During the data parsing, I added a validation layer with a retry mechanism. The goal is to validate the content (in terms of format and fields) in the output and to avoid breaking the post-processing.

OpenAI, for example, offers the ability to enforce output’s structure, but I still think it is good to add a deeper validation of the structure to avoid surprises in the process.

So, now with all the data processed in the LLM, everything is perfect? Not really.

Specifically, there were some issues with the character field. Some parentheticals were not processed properly. I had to add a mapping layer for about 400 characters that were processed too roughly, to extract the name and parenthetical. I built a large mapping that also normalizes the character names across the seasons (like “Dame Seli,” “Seli,” etc.).

I used some data cleaning functions that I originally developed for the project. But to be honest, my original file processing without an LLM had more than 1,200 character names that were not processed correctly, so the LLM still did a good job.

You can find the final dataset in Kaggle or Github. I also took the liberty to add the URL of the related episode on YouTube, which I fetched from the YouTube API and matched with the episode information from the extract of the Hypnoweb website.

Closing notes

As you can expect, the next steps will be to work with the dataset and make some project about NLP and generative AI. I am currently working on text embedding and RAG mainly for episode discovery. I will also wait for feedback to improve the dataset, as I’m sure the transcription is not perfect.

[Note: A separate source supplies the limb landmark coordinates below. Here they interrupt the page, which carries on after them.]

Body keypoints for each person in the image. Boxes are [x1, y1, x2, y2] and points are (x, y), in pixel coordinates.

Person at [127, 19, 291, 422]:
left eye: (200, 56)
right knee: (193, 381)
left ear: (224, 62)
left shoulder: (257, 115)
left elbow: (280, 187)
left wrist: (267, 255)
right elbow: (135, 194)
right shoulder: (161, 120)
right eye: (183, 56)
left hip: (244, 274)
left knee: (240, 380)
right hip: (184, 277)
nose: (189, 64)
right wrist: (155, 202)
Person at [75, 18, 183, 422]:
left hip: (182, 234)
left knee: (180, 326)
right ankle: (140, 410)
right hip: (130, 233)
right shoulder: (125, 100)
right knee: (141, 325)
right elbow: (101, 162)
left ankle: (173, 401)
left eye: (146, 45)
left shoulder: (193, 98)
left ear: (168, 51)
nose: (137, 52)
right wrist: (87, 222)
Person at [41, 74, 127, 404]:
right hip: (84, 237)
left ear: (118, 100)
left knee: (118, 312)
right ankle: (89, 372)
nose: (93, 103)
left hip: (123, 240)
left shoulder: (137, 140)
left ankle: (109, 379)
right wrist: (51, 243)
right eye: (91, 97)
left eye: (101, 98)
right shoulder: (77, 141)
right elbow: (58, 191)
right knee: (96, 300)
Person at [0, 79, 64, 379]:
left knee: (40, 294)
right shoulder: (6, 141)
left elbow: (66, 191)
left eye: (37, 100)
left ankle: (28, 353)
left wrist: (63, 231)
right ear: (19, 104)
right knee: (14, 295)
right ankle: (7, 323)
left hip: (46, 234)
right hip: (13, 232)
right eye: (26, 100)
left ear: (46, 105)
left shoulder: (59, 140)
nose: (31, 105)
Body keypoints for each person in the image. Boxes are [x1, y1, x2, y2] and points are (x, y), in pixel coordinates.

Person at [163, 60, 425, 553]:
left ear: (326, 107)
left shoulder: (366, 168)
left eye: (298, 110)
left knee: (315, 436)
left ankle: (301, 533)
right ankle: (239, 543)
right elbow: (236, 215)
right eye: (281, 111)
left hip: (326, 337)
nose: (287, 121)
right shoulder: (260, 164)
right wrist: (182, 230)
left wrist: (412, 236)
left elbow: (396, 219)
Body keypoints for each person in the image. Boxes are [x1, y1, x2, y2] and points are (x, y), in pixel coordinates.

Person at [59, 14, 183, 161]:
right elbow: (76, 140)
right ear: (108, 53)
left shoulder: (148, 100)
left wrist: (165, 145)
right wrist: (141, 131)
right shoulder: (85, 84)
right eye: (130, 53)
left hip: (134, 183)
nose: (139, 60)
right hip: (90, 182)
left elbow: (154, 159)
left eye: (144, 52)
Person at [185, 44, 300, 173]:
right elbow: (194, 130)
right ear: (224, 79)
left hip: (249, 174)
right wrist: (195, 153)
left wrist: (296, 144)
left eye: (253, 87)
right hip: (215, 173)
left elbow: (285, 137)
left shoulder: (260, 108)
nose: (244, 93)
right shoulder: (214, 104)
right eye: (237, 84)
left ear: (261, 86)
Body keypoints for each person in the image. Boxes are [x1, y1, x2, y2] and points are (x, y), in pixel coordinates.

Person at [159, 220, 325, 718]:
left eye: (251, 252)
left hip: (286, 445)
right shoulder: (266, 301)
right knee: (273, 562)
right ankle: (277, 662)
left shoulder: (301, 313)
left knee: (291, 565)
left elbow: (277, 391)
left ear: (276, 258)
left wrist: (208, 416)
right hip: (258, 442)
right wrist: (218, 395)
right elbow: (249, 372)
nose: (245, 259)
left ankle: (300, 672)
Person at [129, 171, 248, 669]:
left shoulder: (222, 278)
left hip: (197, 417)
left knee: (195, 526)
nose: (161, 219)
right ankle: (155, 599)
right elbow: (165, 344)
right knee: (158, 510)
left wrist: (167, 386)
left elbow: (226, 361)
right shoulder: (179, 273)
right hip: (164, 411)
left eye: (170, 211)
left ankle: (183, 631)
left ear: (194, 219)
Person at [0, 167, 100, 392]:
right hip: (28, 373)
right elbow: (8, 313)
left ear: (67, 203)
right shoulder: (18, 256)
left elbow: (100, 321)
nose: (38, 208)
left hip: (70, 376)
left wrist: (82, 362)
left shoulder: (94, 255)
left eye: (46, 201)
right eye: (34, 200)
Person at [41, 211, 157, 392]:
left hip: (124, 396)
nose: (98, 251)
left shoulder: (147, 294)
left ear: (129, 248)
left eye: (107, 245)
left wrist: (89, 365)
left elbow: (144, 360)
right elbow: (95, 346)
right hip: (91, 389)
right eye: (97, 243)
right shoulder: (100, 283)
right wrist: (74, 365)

More generally, working with LLMs for this project highlighted a few things:

  • Proper benchmarking is essential: I only did a basic one here, and I think it’s important to be able to quickly switch model providers to test the prediction’s quality. Don’t overlook the possibility of running models locally when feasible.
  • It all comes down to cost, accuracy, and time: For this kind of project, you can keep costs low if you’re smart (and remember not to use the automatic top-up balance feature of your account).
  • Having a good annotation pipeline really matters: In my case, it was simple, but being able to quickly create samples for few-shot prompting or datasets for fine-tuning is key to fast iteration. Fine-tuning is now just a few clicks and API calls away, so you need to be efficient at creating data.